Work order -
What is needed is a word-for-word copy of every record below, minus the pictures.
** Records shown follows **
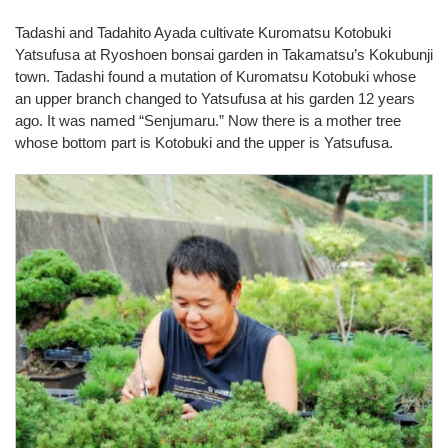
Tadashi and Tadahito Ayada cultivate Kuromatsu Kotobuki
Yatsufusa at Ryoshoen bonsai garden in Takamatsu’s Kokubunji
town. Tadashi found a mutation of Kuromatsu Kotobuki whose
an upper branch changed to Yatsufusa at his garden 12 years
ago. It was named “Senjumaru.” Now there is a mother tree
whose bottom part is Kotobuki and the upper is Yatsufusa.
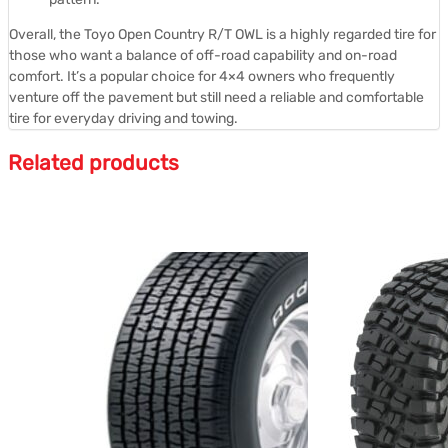
Overall, the Toyo Open Country R/T OWL is a highly regarded tire for
those who want a balance of off-road capability and on-road
comfort.
It’s a popular choice for 4×4 owners who frequently
venture off the pavement but still need a reliable and comfortable
tire for everyday driving and towing.
Related products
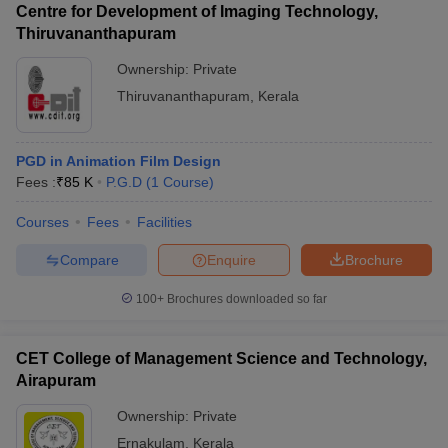
Centre for Development of Imaging Technology,
Thiruvananthapuram
Ownership:
Private
Thiruvananthapuram
,
Kerala
PGD in Animation Film Design
Fees :
₹
85 K
P.G.D
(
1
Course
)
Courses
Fees
Facilities
Compare
Enquire
Brochure
100+
Brochures downloaded so far
CET College of Management Science and Technology,
Airapuram
Ownership:
Private
Ernakulam
,
Kerala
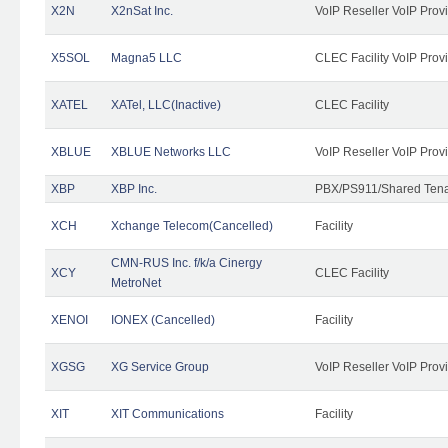
X2N
X2nSat Inc.
VoIP Reseller VoIP Prov
X5SOL
Magna5 LLC
CLEC Facility VoIP Prov
XATEL
XATel, LLC(Inactive)
CLEC Facility
XBLUE
XBLUE Networks LLC
VoIP Reseller VoIP Prov
XBP
XBP Inc.
PBX/PS911/Shared Tenan
XCH
Xchange Telecom(Cancelled)
Facility
CMN-RUS Inc. f/k/a Cinergy
XCY
CLEC Facility
MetroNet
XENOI
IONEX (Cancelled)
Facility
XGSG
XG Service Group
VoIP Reseller VoIP Prov
XIT
XIT Communications
Facility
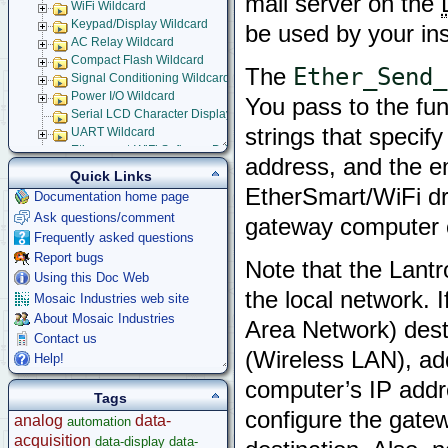
mail server on the
WiFi Wildcard
Keypad/Display Wildcard
be used by your ins
AC Relay Wildcard
Compact Flash Wildcard
Ether_Send_
The
Signal Conditioning Wildcard
Power I/O Wildcard
You pass to the fu
Serial LCD Character Displays
strings that specif
UART Wildcard
Ethersmart-WiFi Software Drivers
address, and the em
Ethernet WiFi Device Driver Library
Quick Links
Demos and Examples
EtherSmart/WiFi dr
Documentation home page
WebSocket Front Panel
Ask questions/comment
gateway computer c
Ethernet-WiFi Device Driver Data Structures
Frequently asked questions
Using Embedded Web and Email Servers
Report bugs
Browsing into Remote Device
Note that the Lantr
Installing Device Drivers
Using this Doc Web
the local network. 
Installing and Running Example Programs
Mosaic Industries web site
Using Example Application
About Mosaic Industries
Area Network) dest
Serial Tunneling
Contact us
Setting up Embedded Email Server
(Wireless LAN), add
Help!
Setting-up Dynamic Embedded Web Server
computer’s IP addr
Implementing Remote Instrument Front Panel
Tags
GPS Wildcard
configure the gatew
analog
data-
automation
Prototyping Wildcard
acquisition
Thermocouple Wildcard
data-display
data-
** End of Records shown **
Solution to this exercise -
Tadashi and Tadahito Ayada cultivate Kuromatsu Kotobuki
Yatsufusa at Ryoshoen bonsai garden in Takamatsu’s Kokubunji
town. Tadashi found a mutation of Kuromatsu Kotobuki whose
an upper branch changed to Yatsufusa at his garden 12 years
ago. It was named “Senjumaru.” Now there is a mother tree
whose bottom part is Kotobuki and the upper is Yatsufusa.
Overall, the Toyo Open Country R/T OWL is a highly regarded tire for
those who want a balance of off-road capability and on-road
comfort.
It’s a popular choice for 4×4 owners who frequently
venture off the pavement but still need a reliable and comfortable
tire for everyday driving and towing.
Related products
Centre for Development of Imaging Technology,
Thiruvananthapuram
Ownership:
Private
Thiruvananthapuram
,
Kerala
PGD in Animation Film Design
Fees :
₹
85 K
P.G.D
(
1
Course
)
Courses
Fees
Facilities
Compare
Enquire
Brochure
100+
Brochures downloaded so far
CET College of Management Science and Technology,
Airapuram
Ownership:
Private
Ernakulam
,
Kerala
X2N
X2nSat Inc.
VoIP Reseller VoIP Prov
X5SOL
Magna5 LLC
CLEC Facility VoIP Prov
XATEL
XATel, LLC(Inactive)
CLEC Facility
XBLUE
XBLUE Networks LLC
VoIP Reseller VoIP Prov
XBP
XBP Inc.
PBX/PS911/Shared Tenan
XCH
Xchange Telecom(Cancelled)
Facility
CMN-RUS Inc. f/k/a Cinergy
XCY
CLEC Facility
MetroNet
XENOI
IONEX (Cancelled)
Facility
XGSG
XG Service Group
VoIP Reseller VoIP Prov
XIT
XIT Communications
Facility
mail server on the
WiFi Wildcard
Keypad/Display Wildcard
be used by your ins
AC Relay Wildcard
Compact Flash Wildcard
Ether_Send_
The
Signal Conditioning Wildcard
Power I/O Wildcard
You pass to the fu
Serial LCD Character Displays
strings that specif
UART Wildcard
Ethersmart-WiFi Software Drivers
address, and the em
Ethernet WiFi Device Driver Library
Quick Links
Demos and Examples
EtherSmart/WiFi dr
Documentation home page
WebSocket Front Panel
Ask questions/comment
gateway computer c
Ethernet-WiFi Device Driver Data Structures
Frequently asked questions
Using Embedded Web and Email Servers
Report bugs
Browsing into Remote Device
Note that the Lantr
Installing Device Drivers
Using this Doc Web
the local network. 
Installing and Running Example Programs
Mosaic Industries web site
Using Example Application
About Mosaic Industries
Area Network) dest
Serial Tunneling
Contact us
Setting up Embedded Email Server
(Wireless LAN), add
Help!
Setting-up Dynamic Embedded Web Server
computer’s IP addr
Implementing Remote Instrument Front Panel
Tags
GPS Wildcard
configure the gatew
analog
data-
automation
Prototyping Wildcard
acquisition
Thermocouple Wildcard
data-display
data-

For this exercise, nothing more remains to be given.